When teams are operating separately as described above and are using their own tools to manage campaigns, their data may be stored separately, creating a series of data silos.
The problem with data silos is that data cannot be accessed in one place, making it difficult to analyse how each channel drives traffic, leads, and sales. There is no integrated view of the customer and their behaviour across channels, making it difficult to optimise. There is also the risk of making decisions based on incomplete data, which could lead to bad marketing strategies.
Of course, there are scenarios where data for each channel needs to be assessed separately. The problem is when they are not connected. Using a customer data platform allows companies to consolidate all their data into one centralised place that is accessible for all teams.

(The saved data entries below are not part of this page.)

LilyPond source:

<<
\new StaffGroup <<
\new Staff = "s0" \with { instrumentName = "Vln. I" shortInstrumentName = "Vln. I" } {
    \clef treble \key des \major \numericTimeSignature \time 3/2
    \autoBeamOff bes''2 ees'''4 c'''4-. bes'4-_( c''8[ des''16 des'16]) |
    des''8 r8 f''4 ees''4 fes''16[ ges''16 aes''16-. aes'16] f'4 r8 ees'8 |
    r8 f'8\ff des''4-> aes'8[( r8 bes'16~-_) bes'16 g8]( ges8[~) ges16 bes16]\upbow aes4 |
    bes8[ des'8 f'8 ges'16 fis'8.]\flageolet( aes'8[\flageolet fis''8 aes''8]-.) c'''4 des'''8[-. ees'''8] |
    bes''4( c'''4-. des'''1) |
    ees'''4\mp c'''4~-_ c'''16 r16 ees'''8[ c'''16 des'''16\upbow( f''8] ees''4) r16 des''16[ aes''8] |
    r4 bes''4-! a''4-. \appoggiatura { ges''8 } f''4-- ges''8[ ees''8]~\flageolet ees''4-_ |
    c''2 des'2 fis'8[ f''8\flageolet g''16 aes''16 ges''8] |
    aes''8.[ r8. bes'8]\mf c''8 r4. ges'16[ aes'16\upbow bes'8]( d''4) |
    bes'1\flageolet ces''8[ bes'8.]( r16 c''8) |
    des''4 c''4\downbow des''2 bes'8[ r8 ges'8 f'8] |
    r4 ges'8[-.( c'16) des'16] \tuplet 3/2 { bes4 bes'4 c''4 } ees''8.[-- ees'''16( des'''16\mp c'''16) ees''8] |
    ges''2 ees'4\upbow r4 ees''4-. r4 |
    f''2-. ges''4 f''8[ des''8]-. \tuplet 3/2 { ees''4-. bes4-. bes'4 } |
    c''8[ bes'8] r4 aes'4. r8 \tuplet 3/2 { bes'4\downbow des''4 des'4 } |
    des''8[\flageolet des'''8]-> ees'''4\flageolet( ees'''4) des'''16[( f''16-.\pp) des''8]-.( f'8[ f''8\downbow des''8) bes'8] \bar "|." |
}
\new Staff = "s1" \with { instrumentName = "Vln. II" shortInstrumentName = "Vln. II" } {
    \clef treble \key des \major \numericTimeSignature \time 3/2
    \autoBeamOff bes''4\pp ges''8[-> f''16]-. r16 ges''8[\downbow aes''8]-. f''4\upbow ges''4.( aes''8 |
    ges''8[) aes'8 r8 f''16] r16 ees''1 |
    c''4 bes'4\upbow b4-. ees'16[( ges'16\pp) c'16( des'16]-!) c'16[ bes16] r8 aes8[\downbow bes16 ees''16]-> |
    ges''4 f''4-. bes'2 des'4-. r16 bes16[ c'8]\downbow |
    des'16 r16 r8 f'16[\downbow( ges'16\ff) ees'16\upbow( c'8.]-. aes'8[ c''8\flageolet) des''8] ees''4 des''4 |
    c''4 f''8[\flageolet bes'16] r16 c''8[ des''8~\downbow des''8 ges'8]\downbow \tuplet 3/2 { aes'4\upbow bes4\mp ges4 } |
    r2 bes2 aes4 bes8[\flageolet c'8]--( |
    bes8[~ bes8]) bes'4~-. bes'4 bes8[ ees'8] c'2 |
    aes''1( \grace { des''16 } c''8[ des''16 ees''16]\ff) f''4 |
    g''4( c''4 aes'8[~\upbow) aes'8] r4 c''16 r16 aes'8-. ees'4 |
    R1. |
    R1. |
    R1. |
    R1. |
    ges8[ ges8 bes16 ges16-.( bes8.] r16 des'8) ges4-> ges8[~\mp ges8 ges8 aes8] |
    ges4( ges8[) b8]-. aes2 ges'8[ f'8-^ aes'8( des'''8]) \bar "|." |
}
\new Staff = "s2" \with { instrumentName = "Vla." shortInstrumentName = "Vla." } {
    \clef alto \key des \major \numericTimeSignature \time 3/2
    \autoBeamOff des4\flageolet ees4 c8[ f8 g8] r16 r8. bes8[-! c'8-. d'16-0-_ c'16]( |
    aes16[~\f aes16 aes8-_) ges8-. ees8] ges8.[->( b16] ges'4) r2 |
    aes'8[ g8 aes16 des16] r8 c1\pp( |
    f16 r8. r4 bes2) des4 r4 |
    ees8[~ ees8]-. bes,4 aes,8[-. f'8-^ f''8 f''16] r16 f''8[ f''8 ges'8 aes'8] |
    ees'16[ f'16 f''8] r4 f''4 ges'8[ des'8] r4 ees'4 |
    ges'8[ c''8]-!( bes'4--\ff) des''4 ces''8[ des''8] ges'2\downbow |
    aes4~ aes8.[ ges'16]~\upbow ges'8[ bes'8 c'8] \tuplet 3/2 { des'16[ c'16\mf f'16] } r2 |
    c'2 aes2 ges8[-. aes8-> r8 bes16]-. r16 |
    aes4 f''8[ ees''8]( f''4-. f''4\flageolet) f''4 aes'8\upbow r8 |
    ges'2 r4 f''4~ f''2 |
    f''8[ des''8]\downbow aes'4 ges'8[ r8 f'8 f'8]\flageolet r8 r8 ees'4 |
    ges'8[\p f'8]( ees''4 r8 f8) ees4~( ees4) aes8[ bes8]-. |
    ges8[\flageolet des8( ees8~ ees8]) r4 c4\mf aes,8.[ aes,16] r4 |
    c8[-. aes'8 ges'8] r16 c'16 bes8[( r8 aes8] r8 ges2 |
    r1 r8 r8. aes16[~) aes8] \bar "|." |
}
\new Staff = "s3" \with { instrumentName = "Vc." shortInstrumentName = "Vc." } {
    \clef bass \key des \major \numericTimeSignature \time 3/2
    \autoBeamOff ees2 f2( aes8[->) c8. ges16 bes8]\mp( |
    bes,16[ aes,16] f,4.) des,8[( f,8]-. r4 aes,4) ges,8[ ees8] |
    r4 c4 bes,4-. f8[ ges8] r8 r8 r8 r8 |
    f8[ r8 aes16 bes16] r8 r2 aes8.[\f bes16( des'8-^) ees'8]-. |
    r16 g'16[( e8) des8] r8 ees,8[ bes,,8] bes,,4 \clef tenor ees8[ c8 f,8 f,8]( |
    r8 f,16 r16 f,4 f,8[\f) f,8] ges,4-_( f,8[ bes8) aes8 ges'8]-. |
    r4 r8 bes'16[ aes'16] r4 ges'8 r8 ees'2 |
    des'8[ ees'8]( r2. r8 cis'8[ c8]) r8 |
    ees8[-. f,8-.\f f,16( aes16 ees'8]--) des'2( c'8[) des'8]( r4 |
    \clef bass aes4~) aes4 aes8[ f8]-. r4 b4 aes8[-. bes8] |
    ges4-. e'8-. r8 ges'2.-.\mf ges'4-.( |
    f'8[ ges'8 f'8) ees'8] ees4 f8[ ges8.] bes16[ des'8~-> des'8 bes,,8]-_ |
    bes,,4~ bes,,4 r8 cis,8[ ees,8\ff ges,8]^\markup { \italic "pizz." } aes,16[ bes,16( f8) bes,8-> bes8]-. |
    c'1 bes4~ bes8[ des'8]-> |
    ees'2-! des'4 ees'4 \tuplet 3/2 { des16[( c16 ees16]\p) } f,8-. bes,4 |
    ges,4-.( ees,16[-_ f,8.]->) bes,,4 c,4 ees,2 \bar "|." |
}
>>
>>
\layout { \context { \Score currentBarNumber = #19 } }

Incorporating New Channels into Existing Processes
When adding a new channel to the mix, it is important to ensure the correct processes are in place to support the additional workflows and that all the required staff are briefed on those processes. This can be challenging for large companies that have multiple brands.
Timeliness is another factor when it comes to adding new channels. If a quick response is needed to changes in trends, robust processes need to be in place to prevent bottlenecks.
Lack of Cohesion Between Marketing and IT Departments
A disconnect between marketing and IT departments stalls progress, especially when quick responses are needed due to industry development and new marketing technologies. In fact, 51% of marketers cannot react to new channels due to out-dated technology and 49% have to contact IT to do something as simple as edit their web content.
Establishing a common vision is a key step in aligning the two departments. Improving communication is another – this helps ensure that marketers can easily find out whether what they want to do is feasible within their existing architecture. In other scenarios, digital transformation may be the key to bridging the gap.
In order to be successful, businesses need to meet their customers where they are and provide a consistent experience across all channels. A multichannel marketing strategy can be the difference between struggling and thriving in an increasingly digital world. It provides a great opportunity to gain the competitive edge, especially since many companies are allegedly struggling to make their multichannel strategies work.
When it comes to creating a cohesive customer experience across all channels, businesses needs to ensure the messaging across channels is aligned, that content is tailored to each segment and that team members are knowledgeable about all of your channels and how they should be used. Customer feedback and analytics should be used in order to continuously improve the customer experience across all channels.